Problem details: Extract the full set of records that follows, word for word.

-- Material shown follows --

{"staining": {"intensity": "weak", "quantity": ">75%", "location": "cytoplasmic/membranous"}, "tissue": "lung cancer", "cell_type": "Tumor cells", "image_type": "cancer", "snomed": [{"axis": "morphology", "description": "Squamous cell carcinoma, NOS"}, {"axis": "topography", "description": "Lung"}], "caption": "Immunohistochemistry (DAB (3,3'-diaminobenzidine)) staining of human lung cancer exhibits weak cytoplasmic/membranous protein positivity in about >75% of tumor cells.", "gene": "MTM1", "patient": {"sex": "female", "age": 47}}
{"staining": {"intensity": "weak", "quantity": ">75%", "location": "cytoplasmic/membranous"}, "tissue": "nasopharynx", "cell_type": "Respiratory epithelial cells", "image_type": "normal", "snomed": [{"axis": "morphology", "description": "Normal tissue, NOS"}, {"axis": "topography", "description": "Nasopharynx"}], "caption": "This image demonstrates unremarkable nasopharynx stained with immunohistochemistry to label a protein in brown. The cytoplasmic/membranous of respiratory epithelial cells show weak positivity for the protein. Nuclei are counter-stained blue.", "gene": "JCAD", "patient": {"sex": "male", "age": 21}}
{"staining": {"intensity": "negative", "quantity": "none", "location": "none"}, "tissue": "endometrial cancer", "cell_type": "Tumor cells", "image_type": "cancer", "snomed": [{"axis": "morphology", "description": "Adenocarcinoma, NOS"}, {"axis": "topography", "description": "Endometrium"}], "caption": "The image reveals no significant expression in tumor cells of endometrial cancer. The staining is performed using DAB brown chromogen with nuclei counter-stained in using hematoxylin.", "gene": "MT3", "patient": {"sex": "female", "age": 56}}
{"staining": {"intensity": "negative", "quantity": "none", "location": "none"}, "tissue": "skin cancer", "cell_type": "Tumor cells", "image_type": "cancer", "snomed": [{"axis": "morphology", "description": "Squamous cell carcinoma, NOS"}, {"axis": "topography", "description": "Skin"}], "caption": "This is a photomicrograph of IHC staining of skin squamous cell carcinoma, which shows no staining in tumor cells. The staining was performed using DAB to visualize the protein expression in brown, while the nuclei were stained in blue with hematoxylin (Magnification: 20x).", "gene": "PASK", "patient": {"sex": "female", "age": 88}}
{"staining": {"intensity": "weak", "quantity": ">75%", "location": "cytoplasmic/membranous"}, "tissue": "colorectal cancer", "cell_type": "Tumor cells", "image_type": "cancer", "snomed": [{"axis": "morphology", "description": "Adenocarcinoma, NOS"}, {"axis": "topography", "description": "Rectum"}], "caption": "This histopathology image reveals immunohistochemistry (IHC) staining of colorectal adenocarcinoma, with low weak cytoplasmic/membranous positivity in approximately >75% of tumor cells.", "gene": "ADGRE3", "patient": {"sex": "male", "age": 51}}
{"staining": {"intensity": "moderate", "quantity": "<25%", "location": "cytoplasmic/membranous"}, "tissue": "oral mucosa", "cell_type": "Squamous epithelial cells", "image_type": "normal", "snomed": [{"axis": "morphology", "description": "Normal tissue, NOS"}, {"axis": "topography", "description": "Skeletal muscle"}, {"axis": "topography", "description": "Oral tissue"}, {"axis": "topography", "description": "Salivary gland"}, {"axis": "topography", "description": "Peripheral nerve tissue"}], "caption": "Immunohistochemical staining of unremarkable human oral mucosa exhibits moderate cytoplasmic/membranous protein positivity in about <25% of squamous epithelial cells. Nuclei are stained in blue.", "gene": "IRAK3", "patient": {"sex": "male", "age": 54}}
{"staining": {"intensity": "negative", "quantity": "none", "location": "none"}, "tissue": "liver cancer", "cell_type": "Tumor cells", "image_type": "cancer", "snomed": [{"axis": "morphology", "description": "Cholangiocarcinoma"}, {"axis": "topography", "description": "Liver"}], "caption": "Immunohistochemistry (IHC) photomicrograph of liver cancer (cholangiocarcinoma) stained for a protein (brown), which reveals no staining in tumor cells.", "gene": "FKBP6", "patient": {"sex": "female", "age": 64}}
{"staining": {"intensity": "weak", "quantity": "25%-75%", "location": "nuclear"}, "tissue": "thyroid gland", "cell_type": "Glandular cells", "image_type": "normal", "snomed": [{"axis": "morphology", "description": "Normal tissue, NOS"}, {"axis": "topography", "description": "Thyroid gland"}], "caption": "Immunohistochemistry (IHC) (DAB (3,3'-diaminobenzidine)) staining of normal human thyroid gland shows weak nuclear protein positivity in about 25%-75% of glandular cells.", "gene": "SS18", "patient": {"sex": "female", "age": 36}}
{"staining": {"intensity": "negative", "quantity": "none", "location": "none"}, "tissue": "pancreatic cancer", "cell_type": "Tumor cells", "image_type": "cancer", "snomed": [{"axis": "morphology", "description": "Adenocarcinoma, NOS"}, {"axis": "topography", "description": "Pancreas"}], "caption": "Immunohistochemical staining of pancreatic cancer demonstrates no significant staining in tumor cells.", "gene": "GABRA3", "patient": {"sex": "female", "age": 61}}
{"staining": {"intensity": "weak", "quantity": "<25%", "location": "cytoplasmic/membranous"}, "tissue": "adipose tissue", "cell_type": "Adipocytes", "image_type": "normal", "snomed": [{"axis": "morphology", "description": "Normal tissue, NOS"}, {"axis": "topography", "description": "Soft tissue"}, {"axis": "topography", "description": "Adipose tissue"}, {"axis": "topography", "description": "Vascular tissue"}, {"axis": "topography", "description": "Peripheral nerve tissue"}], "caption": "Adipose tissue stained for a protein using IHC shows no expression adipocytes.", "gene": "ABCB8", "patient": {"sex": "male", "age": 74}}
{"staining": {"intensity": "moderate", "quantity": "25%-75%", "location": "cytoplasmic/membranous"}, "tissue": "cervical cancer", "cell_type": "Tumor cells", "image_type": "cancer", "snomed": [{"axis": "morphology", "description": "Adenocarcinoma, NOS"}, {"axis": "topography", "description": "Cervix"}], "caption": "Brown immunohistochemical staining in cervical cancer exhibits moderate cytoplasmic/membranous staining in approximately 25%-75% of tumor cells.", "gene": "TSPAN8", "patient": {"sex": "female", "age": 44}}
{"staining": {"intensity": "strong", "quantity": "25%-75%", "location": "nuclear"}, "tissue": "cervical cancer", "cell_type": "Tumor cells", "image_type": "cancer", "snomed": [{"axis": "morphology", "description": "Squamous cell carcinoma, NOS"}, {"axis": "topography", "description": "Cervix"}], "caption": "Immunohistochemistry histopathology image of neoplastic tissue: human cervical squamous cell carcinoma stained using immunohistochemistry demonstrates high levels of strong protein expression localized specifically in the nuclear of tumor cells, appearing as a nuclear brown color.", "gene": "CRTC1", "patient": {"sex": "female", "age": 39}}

-- Material shown concluded --

Exercise answer:
{"staining": {"intensity": "weak", "quantity": ">75%", "location": "cytoplasmic/membranous"}, "tissue": "lung cancer", "cell_type": "Tumor cells", "image_type": "cancer", "snomed": [{"axis": "morphology", "description": "Squamous cell carcinoma, NOS"}, {"axis": "topography", "description": "Lung"}], "caption": "Immunohistochemistry (DAB (3,3'-diaminobenzidine)) staining of human lung cancer exhibits weak cytoplasmic/membranous protein positivity in about >75% of tumor cells.", "gene": "MTM1", "patient": {"sex": "female", "age": 47}}
{"staining": {"intensity": "weak", "quantity": ">75%", "location": "cytoplasmic/membranous"}, "tissue": "nasopharynx", "cell_type": "Respiratory epithelial cells", "image_type": "normal", "snomed": [{"axis": "morphology", "description": "Normal tissue, NOS"}, {"axis": "topography", "description": "Nasopharynx"}], "caption": "This image demonstrates unremarkable nasopharynx stained with immunohistochemistry to label a protein in brown. The cytoplasmic/membranous of respiratory epithelial cells show weak positivity for the protein. Nuclei are counter-stained blue.", "gene": "JCAD", "patient": {"sex": "male", "age": 21}}
{"staining": {"intensity": "negative", "quantity": "none", "location": "none"}, "tissue": "endometrial cancer", "cell_type": "Tumor cells", "image_type": "cancer", "snomed": [{"axis": "morphology", "description": "Adenocarcinoma, NOS"}, {"axis": "topography", "description": "Endometrium"}], "caption": "The image reveals no significant expression in tumor cells of endometrial cancer. The staining is performed using DAB brown chromogen with nuclei counter-stained in using hematoxylin.", "gene": "MT3", "patient": {"sex": "female", "age": 56}}
{"staining": {"intensity": "negative", "quantity": "none", "location": "none"}, "tissue": "skin cancer", "cell_type": "Tumor cells", "image_type": "cancer", "snomed": [{"axis": "morphology", "description": "Squamous cell carcinoma, NOS"}, {"axis": "topography", "description": "Skin"}], "caption": "This is a photomicrograph of IHC staining of skin squamous cell carcinoma, which shows no staining in tumor cells. The staining was performed using DAB to visualize the protein expression in brown, while the nuclei were stained in blue with hematoxylin (Magnification: 20x).", "gene": "PASK", "patient": {"sex": "female", "age": 88}}
{"staining": {"intensity": "weak", "quantity": ">75%", "location": "cytoplasmic/membranous"}, "tissue": "colorectal cancer", "cell_type": "Tumor cells", "image_type": "cancer", "snomed": [{"axis": "morphology", "description": "Adenocarcinoma, NOS"}, {"axis": "topography", "description": "Rectum"}], "caption": "This histopathology image reveals immunohistochemistry (IHC) staining of colorectal adenocarcinoma, with low weak cytoplasmic/membranous positivity in approximately >75% of tumor cells.", "gene": "ADGRE3", "patient": {"sex": "male", "age": 51}}
{"staining": {"intensity": "moderate", "quantity": "<25%", "location": "cytoplasmic/membranous"}, "tissue": "oral mucosa", "cell_type": "Squamous epithelial cells", "image_type": "normal", "snomed": [{"axis": "morphology", "description": "Normal tissue, NOS"}, {"axis": "topography", "description": "Skeletal muscle"}, {"axis": "topography", "description": "Oral tissue"}, {"axis": "topography", "description": "Salivary gland"}, {"axis": "topography", "description": "Peripheral nerve tissue"}], "caption": "Immunohistochemical staining of unremarkable human oral mucosa exhibits moderate cytoplasmic/membranous protein positivity in about <25% of squamous epithelial cells. Nuclei are stained in blue.", "gene": "IRAK3", "patient": {"sex": "male", "age": 54}}
{"staining": {"intensity": "negative", "quantity": "none", "location": "none"}, "tissue": "liver cancer", "cell_type": "Tumor cells", "image_type": "cancer", "snomed": [{"axis": "morphology", "description": "Cholangiocarcinoma"}, {"axis": "topography", "description": "Liver"}], "caption": "Immunohistochemistry (IHC) photomicrograph of liver cancer (cholangiocarcinoma) stained for a protein (brown), which reveals no staining in tumor cells.", "gene": "FKBP6", "patient": {"sex": "female", "age": 64}}
{"staining": {"intensity": "weak", "quantity": "25%-75%", "location": "nuclear"}, "tissue": "thyroid gland", "cell_type": "Glandular cells", "image_type": "normal", "snomed": [{"axis": "morphology", "description": "Normal tissue, NOS"}, {"axis": "topography", "description": "Thyroid gland"}], "caption": "Immunohistochemistry (IHC) (DAB (3,3'-diaminobenzidine)) staining of normal human thyroid gland shows weak nuclear protein positivity in about 25%-75% of glandular cells.", "gene": "SS18", "patient": {"sex": "female", "age": 36}}
{"staining": {"intensity": "negative", "quantity": "none", "location": "none"}, "tissue": "pancreatic cancer", "cell_type": "Tumor cells", "image_type": "cancer", "snomed": [{"axis": "morphology", "description": "Adenocarcinoma, NOS"}, {"axis": "topography", "description": "Pancreas"}], "caption": "Immunohistochemical staining of pancreatic cancer demonstrates no significant staining in tumor cells.", "gene": "GABRA3", "patient": {"sex": "female", "age": 61}}
{"staining": {"intensity": "weak", "quantity": "<25%", "location": "cytoplasmic/membranous"}, "tissue": "adipose tissue", "cell_type": "Adipocytes", "image_type": "normal", "snomed": [{"axis": "morphology", "description": "Normal tissue, NOS"}, {"axis": "topography", "description": "Soft tissue"}, {"axis": "topography", "description": "Adipose tissue"}, {"axis": "topography", "description": "Vascular tissue"}, {"axis": "topography", "description": "Peripheral nerve tissue"}], "caption": "Adipose tissue stained for a protein using IHC shows no expression adipocytes.", "gene": "ABCB8", "patient": {"sex": "male", "age": 74}}
{"staining": {"intensity": "moderate", "quantity": "25%-75%", "location": "cytoplasmic/membranous"}, "tissue": "cervical cancer", "cell_type": "Tumor cells", "image_type": "cancer", "snomed": [{"axis": "morphology", "description": "Adenocarcinoma, NOS"}, {"axis": "topography", "description": "Cervix"}], "caption": "Brown immunohistochemical staining in cervical cancer exhibits moderate cytoplasmic/membranous staining in approximately 25%-75% of tumor cells.", "gene": "TSPAN8", "patient": {"sex": "female", "age": 44}}
{"staining": {"intensity": "strong", "quantity": "25%-75%", "location": "nuclear"}, "tissue": "cervical cancer", "cell_type": "Tumor cells", "image_type": "cancer", "snomed": [{"axis": "morphology", "description": "Squamous cell carcinoma, NOS"}, {"axis": "topography", "description": "Cervix"}], "caption": "Immunohistochemistry histopathology image of neoplastic tissue: human cervical squamous cell carcinoma stained using immunohistochemistry demonstrates high levels of strong protein expression localized specifically in the nuclear of tumor cells, appearing as a nuclear brown color.", "gene": "CRTC1", "patient": {"sex": "female", "age": 39}}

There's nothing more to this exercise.